● Required work
Look through the records below and give the number of lines holding the string "center", nothing more.
-------------------------
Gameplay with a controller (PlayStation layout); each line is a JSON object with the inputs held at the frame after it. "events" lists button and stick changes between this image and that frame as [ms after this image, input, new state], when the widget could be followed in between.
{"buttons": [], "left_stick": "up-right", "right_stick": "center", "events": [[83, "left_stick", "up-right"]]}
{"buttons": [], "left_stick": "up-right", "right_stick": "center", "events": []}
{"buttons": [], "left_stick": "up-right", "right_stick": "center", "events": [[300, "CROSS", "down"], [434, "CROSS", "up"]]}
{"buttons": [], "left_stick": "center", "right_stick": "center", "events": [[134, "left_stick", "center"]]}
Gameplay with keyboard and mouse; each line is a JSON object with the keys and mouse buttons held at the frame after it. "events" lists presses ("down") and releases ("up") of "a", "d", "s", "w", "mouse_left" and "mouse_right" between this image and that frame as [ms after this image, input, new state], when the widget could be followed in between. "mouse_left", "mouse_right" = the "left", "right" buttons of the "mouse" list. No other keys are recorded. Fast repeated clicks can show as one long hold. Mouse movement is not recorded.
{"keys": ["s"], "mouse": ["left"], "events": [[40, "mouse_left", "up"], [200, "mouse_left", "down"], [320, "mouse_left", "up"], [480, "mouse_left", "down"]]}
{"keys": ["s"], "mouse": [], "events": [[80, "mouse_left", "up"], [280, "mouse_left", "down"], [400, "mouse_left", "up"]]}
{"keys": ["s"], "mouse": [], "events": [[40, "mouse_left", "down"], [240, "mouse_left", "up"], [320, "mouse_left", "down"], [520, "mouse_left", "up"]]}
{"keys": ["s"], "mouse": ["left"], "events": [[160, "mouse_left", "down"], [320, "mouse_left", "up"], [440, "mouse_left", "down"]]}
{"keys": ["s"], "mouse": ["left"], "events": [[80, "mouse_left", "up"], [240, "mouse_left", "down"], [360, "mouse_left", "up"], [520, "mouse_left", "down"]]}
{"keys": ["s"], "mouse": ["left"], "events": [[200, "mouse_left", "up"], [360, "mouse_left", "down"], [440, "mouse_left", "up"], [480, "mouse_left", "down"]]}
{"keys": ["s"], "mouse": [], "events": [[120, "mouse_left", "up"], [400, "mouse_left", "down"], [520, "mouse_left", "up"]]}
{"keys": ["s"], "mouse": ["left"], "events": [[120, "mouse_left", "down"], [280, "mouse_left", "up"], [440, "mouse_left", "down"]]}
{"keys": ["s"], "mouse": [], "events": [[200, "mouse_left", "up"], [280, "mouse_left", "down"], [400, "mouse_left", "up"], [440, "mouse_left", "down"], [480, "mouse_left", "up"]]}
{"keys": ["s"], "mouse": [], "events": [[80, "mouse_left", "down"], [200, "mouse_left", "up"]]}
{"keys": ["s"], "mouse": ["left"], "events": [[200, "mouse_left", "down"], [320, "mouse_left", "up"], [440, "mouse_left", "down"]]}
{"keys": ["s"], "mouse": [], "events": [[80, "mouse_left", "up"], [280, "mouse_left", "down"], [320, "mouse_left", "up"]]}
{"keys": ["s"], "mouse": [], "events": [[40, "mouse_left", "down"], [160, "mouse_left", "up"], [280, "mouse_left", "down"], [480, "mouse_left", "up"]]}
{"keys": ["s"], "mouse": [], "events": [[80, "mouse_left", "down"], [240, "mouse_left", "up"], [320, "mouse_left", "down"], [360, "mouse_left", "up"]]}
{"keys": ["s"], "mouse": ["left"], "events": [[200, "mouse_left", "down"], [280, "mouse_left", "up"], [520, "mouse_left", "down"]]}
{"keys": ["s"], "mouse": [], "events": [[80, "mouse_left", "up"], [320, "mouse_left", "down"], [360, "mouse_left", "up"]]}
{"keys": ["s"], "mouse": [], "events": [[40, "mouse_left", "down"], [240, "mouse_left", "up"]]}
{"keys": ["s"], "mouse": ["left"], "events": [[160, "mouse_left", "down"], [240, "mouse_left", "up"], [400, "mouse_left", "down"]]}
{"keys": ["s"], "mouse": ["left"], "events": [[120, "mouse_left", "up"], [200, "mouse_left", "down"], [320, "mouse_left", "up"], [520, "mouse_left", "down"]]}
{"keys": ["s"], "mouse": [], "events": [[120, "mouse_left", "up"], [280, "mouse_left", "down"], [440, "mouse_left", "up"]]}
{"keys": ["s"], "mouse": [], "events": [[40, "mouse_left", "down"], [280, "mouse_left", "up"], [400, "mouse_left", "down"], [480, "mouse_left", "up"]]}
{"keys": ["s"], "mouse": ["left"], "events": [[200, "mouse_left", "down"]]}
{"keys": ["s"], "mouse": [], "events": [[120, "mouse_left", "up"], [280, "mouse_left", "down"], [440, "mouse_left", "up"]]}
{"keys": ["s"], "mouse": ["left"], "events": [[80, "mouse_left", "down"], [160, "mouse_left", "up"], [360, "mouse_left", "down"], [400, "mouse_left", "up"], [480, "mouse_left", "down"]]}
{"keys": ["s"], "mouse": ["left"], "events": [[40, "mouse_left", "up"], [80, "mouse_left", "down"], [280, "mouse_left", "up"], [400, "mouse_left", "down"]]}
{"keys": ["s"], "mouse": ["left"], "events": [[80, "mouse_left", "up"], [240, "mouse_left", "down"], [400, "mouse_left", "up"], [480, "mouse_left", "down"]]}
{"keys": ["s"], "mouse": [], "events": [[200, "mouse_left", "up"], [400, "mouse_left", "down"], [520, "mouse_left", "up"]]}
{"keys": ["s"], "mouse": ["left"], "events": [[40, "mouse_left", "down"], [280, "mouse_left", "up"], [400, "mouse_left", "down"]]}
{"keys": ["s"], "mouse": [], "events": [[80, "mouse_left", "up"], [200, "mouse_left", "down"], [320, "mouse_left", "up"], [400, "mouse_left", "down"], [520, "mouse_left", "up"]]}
-------------------------
● Task answer
4